Homme d'affaires tenant des documents juridiques en bureau

L’assurance D&O (Dirigeants et Mandataires Sociaux) : êtes-vous bien couvert?

La vulnérabilité croissante du patrimoine personnel des dirigeants

Diriger une entreprise, qu’il s’agisse d’une TPE, d’une PME ou d’une ETI, est un exercice d’équilibriste permanent. Chaque décision stratégique, chaque embauche, chaque investissement comporte une part de risque inhérente à la fonction patronale. Cependant, une évolution législative et jurisprudentielle majeure est venue bouleverser ce paysage : la judiciarisation croissante du monde des affaires. Aujourd’hui, en cas de faute de gestion, de violation des statuts ou d’infraction aux dispositions législatives, ce n’est plus seulement la responsabilité civile ou pénale de la personne morale (l’entreprise) qui est engagée, mais bien la responsabilité personnelle du dirigeant. C’est ici qu’intervient l’assurance D&O (Directors & Officers Liability), plus connue en France sous le nom d’assurance Responsabilité Civile des Dirigeants et Mandataires Sociaux.

[Enregistrements de données]
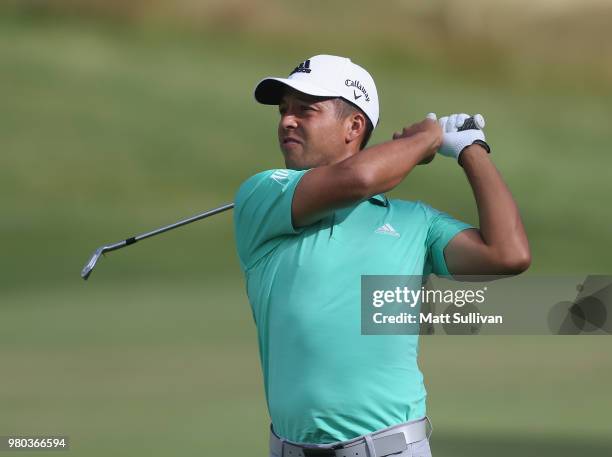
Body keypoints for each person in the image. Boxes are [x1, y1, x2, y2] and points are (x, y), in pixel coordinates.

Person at [233, 55, 530, 457]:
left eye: (306, 110)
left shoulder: (415, 222)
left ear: (353, 127)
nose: (287, 120)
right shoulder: (264, 193)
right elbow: (360, 177)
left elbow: (507, 253)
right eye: (284, 111)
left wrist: (469, 148)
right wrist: (426, 138)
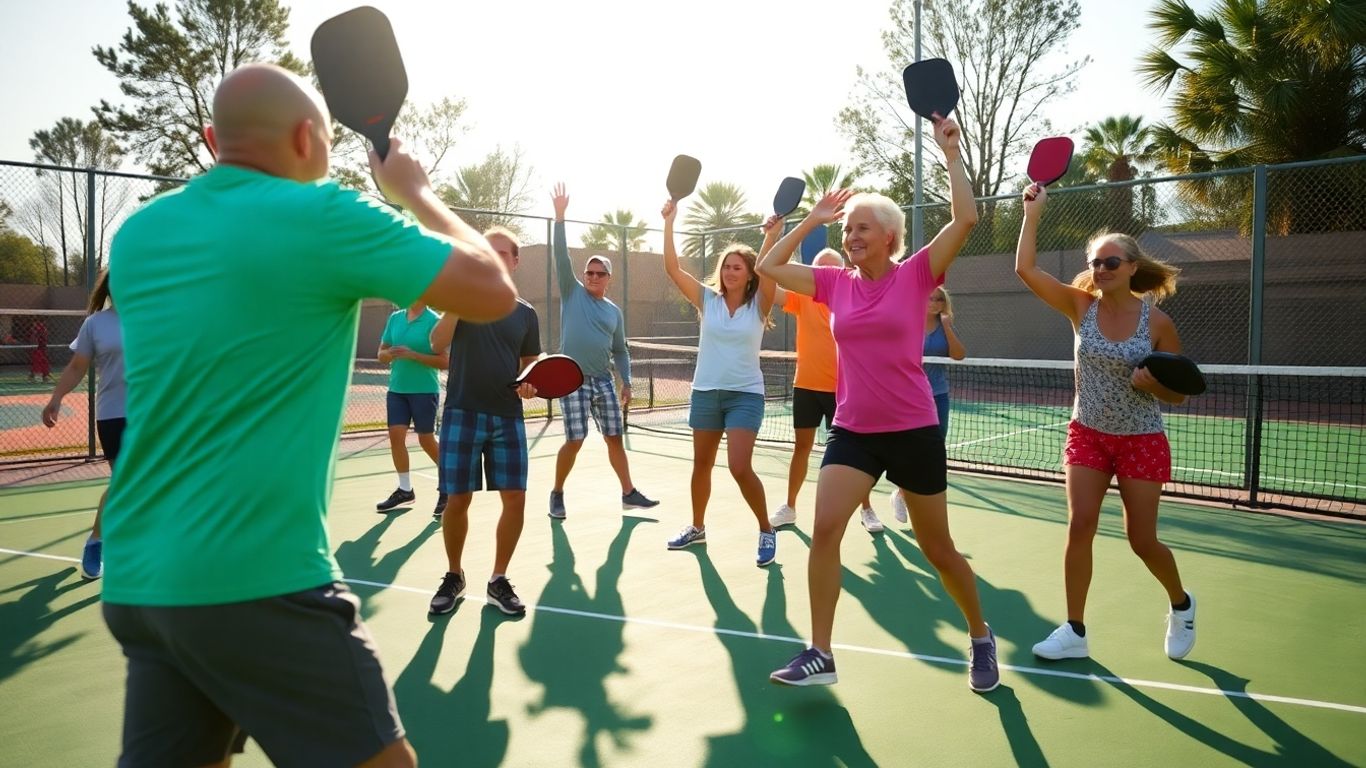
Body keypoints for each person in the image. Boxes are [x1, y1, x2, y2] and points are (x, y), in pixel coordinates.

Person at [100, 63, 516, 768]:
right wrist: (414, 191)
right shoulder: (325, 217)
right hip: (257, 574)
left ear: (210, 139)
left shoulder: (138, 238)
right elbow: (493, 290)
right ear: (305, 138)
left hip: (139, 580)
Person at [759, 117, 1000, 693]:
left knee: (939, 549)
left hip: (914, 427)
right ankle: (821, 651)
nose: (851, 235)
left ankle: (980, 635)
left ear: (890, 236)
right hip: (854, 430)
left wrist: (952, 153)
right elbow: (769, 267)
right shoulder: (835, 283)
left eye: (861, 227)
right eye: (847, 229)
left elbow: (966, 217)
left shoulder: (917, 274)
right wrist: (810, 221)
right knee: (824, 531)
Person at [1014, 183, 1196, 662]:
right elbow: (1025, 269)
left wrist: (1150, 385)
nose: (1101, 269)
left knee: (1142, 540)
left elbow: (1177, 392)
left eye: (1111, 262)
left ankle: (1181, 603)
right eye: (1096, 262)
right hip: (1088, 433)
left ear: (1132, 268)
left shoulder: (1157, 323)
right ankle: (1074, 629)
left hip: (1141, 439)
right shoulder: (1081, 307)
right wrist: (1033, 214)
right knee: (1080, 526)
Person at [427, 227, 541, 617]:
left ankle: (498, 580)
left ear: (514, 260)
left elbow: (531, 365)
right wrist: (460, 301)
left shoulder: (526, 313)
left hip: (508, 416)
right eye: (485, 252)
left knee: (516, 498)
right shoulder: (458, 299)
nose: (493, 258)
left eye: (501, 253)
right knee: (457, 499)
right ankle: (454, 575)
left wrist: (531, 385)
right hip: (462, 411)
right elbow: (435, 342)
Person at [660, 199, 779, 566]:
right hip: (706, 394)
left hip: (745, 395)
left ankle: (765, 528)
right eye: (726, 266)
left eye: (737, 267)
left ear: (749, 273)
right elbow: (672, 268)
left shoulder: (761, 302)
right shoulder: (707, 300)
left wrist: (773, 234)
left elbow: (770, 265)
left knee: (740, 467)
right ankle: (697, 527)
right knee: (701, 466)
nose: (730, 272)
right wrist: (669, 222)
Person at [546, 183, 658, 519]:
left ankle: (628, 493)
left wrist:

**Travail à faire**
- a) Reproduisez le passage de l'article sur l'assurance D&O qui va de "Diriger une entreprise, qu’il" jusqu'à "et Mandataires Sociaux." inclus.
- b) Rédigez la suite de l'article sur l'assurance D&O à partir de l'endroit où il s'arrête.
Les lignes n'ont aucun rapport avec l'article sur l'assurance D&O.

**Réponses aux consignes**
- a)
Diriger une entreprise, qu’il s’agisse d’une TPE, d’une PME ou d’une ETI, est un exercice d’équilibriste permanent. Chaque décision stratégique, chaque embauche, chaque investissement comporte une part de risque inhérente à la fonction patronale. Cependant, une évolution législative et jurisprudentielle majeure est venue bouleverser ce paysage : la judiciarisation croissante du monde des affaires. Aujourd’hui, en cas de faute de gestion, de violation des statuts ou d’infraction aux dispositions législatives, ce n’est plus seulement la responsabilité civile ou pénale de la personne morale (l’entreprise) qui est engagée, mais bien la responsabilité personnelle du dirigeant. C’est ici qu’intervient l’assurance D&O (Directors & Officers Liability), plus connue en France sous le nom d’assurance Responsabilité Civile des Dirigeants et Mandataires Sociaux.

- b)
Beaucoup de chefs d’entreprise ignorent encore que leur assurance Responsabilité Civile Professionnelle (RC Pro) classique ne protège en rien leur patrimoine privé. Si un créancier, un actionnaire minoritaire, un salarié licencié ou même l’Urssaf décide de poursuivre le dirigeant pour une faute détachable de ses fonctions, c’est sur ses biens propres (sa maison, ses économies) que le juge pourra se retourner pour indemniser le préjudice. Dans ce contexte d’insécurité juridique, souscrire une assurance D&O n’est plus un luxe réservé aux PDG du CAC 40, mais une mesure de salubrité financière indispensable, au même titre qu’une assurance homme-clé garantissant la survie de la structure.

Que couvre exactement l’assurance responsabilité des dirigeants ?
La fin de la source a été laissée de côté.